Alright. We are getting somewhere now. The next step is to increase m all the way to \infty.

\begin{align*} \lim_{m \to \infty} \Pr(k) & = \lim_{m \to \infty} \binom{n*m}{k} ( \frac{λ}{m} )^k (1 - \frac{λ}{m})^{nm - k} \\ & = \lim_{m → \infty} \frac{(nm)!}{k! (nm - k)!} ( \frac{λ}{m} )^k (1 - \frac{λ}{m})^{nm - k} \end{align*}

The right side looks a bit daunting, the we can simplify things quite a bit by looking at each part separately.

For example:

\begin{align*} \binom{nm}{k}\left( \frac{\lambda}{m} \right)^k & = \frac{(nm)!}{k! (nm - k)!}\left( \frac{\lambda}{m} \right)^k \\ & = \frac{nm \cdot (nm - 1) \cdot (nm - 2) \cdot ... (nm - k + 1)}{k!}\left( \frac{\lambda}{m} \right)^k \\ & = \left( \frac{nm}{m} \right) \left( \frac{nm - 1}{m}\right) ... \left( \frac{nm - k + 1}{m}\right) \frac{\lambda^k}{k!} \end{align*}

Furthermore:

\left( \frac{nm}{m} \right) \left( \frac{nm - 1}{m}\right) ... \left( \frac{nm - k + 1}{m}\right) \frac{\lambda^k}{k!} = \frac{\lambda^k}{k!}\prod_{i=0}^{k-1} \left(n - \frac{k - i}{m}\right)

As \lim_{m → \infty} we see that \frac{k-i}{m} tends to 0. This makes our lives a bit easier.

Now we have:

\begin{align*} \Pr(k) &= \lim_{m \to \infty}\frac{(n \lambda)^k}{k!} \left(1 - \frac{\lambda}{m} \right)^{nm - k} \\ &= \lim_{m \to \infty}\frac{(n \lambda)^k}{k!} \left(1 - \frac{\lambda}{m} \right)^{nm(1 - \frac{k}{nm})}\end{align*}

Remember that:

\lim_{n \to \infty} \left( 1 + \frac{x}{n} \right)^n = e^x

So substituting n \to nm and x \to - \lambda n gets us:

\lim_{nm \to \infty} \left( 1 - \frac{\lambda}{m} \right)^{nm} = e^{- \lambda n}

Now going back to \Pr(k):

\Pr(k) = \frac{(n \lambda)^k e^{- \lambda n}}{k!}

Let’s do another substitution.

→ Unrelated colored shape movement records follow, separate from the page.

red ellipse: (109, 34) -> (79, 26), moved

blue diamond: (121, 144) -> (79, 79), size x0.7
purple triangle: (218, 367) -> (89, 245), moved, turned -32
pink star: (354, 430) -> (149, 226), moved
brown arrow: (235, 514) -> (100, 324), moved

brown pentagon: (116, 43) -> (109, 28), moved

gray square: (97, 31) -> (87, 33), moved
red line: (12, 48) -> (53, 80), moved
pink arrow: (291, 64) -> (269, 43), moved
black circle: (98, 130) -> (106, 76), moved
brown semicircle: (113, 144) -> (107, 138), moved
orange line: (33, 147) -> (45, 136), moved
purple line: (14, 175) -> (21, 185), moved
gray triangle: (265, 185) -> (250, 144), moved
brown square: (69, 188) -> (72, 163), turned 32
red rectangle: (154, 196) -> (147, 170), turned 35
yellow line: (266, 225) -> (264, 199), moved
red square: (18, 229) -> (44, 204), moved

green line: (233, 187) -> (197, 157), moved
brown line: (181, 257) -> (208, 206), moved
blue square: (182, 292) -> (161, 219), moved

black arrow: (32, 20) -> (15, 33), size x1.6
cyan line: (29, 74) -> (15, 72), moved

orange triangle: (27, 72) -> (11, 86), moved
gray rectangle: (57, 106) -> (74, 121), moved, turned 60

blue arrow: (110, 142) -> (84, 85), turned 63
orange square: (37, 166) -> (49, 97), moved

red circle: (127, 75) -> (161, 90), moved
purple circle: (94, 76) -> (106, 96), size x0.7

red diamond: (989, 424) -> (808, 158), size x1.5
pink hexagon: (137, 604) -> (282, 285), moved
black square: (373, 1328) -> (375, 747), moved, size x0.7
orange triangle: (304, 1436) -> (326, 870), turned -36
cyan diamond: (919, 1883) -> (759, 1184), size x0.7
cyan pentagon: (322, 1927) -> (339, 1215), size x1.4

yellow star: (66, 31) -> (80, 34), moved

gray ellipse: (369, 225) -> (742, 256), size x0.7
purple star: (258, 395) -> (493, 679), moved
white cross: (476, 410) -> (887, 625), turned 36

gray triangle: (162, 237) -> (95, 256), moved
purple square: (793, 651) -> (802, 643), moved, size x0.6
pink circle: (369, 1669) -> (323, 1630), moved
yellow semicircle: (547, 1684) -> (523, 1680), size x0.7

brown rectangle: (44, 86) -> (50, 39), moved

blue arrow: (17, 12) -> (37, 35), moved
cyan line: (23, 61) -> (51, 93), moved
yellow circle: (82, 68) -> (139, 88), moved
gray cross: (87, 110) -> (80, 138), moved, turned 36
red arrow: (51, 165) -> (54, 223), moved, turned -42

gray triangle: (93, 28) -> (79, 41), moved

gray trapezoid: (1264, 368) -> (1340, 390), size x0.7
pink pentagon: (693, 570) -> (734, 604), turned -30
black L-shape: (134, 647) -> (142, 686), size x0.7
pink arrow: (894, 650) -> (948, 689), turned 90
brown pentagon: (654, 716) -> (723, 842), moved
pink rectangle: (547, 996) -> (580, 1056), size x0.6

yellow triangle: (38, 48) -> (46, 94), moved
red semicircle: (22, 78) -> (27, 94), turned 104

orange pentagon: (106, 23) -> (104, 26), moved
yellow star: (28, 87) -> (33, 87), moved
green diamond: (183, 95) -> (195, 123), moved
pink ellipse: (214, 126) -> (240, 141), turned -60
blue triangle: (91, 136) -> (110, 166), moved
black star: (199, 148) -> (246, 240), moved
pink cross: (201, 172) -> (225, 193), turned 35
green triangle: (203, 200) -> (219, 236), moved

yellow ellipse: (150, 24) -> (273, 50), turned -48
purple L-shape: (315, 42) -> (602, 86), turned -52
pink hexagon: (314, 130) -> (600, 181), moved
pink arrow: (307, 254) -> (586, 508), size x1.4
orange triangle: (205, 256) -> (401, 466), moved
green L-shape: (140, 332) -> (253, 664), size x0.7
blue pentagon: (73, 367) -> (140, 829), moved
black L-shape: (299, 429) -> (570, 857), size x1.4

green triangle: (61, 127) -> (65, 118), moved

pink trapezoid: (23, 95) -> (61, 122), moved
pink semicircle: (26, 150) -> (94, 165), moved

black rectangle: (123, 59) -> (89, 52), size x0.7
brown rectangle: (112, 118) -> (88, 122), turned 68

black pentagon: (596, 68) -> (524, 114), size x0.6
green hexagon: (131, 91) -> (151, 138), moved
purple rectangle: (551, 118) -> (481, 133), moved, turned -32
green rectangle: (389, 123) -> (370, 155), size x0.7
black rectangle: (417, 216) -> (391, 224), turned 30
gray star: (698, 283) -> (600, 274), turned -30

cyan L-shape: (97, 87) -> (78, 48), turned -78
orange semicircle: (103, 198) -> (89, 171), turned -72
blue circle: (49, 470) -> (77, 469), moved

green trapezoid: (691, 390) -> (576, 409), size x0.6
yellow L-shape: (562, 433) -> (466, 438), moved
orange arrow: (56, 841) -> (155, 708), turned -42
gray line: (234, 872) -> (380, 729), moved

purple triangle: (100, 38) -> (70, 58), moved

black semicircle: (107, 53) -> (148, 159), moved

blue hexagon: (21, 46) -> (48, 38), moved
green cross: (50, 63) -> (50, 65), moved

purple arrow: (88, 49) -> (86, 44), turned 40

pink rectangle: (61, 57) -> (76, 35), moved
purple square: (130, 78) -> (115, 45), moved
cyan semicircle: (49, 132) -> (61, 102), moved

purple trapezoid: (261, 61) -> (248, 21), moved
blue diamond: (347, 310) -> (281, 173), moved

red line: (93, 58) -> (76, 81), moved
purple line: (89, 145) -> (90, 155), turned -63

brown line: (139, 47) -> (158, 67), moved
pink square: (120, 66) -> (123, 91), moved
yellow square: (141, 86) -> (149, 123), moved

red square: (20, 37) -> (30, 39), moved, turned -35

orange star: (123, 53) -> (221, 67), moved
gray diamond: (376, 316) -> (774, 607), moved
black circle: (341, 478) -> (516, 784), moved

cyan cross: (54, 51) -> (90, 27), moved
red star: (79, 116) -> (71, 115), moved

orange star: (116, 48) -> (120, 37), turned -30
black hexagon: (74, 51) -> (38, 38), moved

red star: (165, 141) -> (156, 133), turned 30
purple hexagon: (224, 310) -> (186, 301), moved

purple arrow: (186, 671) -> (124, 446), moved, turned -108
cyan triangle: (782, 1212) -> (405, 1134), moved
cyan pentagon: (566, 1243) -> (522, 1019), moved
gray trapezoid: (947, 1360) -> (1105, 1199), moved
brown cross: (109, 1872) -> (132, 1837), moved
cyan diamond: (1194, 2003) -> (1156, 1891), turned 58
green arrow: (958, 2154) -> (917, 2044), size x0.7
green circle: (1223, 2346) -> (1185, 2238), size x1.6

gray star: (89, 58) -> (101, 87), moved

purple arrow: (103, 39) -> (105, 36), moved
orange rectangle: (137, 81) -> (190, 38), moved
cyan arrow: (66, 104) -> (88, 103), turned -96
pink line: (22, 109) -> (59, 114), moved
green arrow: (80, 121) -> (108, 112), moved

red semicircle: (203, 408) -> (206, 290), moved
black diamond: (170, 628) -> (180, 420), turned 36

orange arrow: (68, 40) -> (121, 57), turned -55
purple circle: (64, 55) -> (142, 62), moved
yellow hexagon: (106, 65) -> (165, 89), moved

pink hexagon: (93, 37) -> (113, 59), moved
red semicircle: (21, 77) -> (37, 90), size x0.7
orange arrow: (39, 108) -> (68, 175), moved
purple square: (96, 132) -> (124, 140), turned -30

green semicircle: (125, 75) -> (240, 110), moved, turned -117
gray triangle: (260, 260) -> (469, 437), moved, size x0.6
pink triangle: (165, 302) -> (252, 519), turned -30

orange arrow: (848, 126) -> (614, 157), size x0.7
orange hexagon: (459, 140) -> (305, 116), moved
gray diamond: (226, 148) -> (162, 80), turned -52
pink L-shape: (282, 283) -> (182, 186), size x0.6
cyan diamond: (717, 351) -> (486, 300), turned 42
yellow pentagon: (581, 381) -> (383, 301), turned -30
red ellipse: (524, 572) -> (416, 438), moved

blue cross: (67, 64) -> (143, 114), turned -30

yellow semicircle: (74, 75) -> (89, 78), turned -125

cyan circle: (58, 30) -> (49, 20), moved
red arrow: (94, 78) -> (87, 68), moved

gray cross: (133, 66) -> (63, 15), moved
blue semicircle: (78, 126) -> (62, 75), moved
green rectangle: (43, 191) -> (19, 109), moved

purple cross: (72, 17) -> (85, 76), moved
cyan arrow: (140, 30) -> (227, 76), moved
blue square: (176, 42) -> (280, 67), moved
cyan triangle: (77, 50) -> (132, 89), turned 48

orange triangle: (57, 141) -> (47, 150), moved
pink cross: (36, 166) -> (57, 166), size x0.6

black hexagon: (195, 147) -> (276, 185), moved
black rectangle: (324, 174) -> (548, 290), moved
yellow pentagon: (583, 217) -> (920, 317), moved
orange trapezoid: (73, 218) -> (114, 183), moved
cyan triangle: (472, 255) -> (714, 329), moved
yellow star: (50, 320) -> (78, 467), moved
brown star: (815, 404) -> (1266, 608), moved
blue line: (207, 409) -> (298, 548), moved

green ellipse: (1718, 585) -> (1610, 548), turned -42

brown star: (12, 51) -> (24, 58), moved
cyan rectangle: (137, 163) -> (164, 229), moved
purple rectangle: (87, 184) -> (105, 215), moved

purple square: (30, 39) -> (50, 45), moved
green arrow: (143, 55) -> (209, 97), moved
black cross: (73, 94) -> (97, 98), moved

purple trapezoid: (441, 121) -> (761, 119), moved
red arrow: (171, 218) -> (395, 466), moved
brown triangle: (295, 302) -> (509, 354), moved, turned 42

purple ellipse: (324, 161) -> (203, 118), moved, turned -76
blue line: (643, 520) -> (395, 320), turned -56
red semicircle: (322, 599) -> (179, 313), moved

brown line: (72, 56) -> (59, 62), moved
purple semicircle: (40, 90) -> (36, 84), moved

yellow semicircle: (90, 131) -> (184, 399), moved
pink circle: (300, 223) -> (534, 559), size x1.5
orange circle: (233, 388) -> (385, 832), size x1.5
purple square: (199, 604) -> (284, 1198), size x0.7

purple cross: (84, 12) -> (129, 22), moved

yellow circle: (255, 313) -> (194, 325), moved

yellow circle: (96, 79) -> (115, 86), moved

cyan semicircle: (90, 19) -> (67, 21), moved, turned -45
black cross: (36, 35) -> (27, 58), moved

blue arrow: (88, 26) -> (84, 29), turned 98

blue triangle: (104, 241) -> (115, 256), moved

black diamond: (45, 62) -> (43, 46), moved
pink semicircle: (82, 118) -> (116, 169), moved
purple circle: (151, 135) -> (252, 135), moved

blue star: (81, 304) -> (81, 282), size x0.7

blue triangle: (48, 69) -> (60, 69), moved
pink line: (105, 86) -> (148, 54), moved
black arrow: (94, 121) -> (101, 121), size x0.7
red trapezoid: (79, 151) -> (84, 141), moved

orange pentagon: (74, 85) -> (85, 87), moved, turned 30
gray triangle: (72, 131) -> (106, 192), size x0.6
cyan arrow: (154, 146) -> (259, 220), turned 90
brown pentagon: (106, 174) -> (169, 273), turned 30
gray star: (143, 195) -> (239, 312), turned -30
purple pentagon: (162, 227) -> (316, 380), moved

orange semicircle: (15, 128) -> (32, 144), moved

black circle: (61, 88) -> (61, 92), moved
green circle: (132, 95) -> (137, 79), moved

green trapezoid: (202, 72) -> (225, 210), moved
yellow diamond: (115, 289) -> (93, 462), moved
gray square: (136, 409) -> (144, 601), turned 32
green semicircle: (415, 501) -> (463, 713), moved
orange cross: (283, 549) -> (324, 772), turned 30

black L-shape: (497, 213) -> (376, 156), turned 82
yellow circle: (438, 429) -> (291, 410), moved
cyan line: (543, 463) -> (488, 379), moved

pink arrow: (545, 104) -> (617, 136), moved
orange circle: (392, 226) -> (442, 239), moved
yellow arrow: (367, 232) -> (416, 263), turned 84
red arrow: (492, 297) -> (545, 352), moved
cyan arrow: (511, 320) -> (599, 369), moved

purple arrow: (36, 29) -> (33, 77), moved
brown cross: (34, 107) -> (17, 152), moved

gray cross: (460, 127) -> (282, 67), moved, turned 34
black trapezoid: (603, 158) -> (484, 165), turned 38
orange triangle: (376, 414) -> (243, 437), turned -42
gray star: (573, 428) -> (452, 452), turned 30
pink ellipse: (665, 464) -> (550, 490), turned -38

Remember that \lambda is the number of arrivals during n time periods. If we consider n time periods (originally hours) to be a single unit of time, then our rate of arrivals is \lambda n. So without loss of generality let’s substitute \lambda n \to \lambda.

This gives us:

\Pr(k) = \frac{\lambda^k e^{- \lambda}}{k!}

… which is the PDF of the Poisson distribution.

n.b.: In retrospect it would’ve been easier to consider the unit of time to be n hours in the first place, but I’m too lazy to go back and rewrite everything.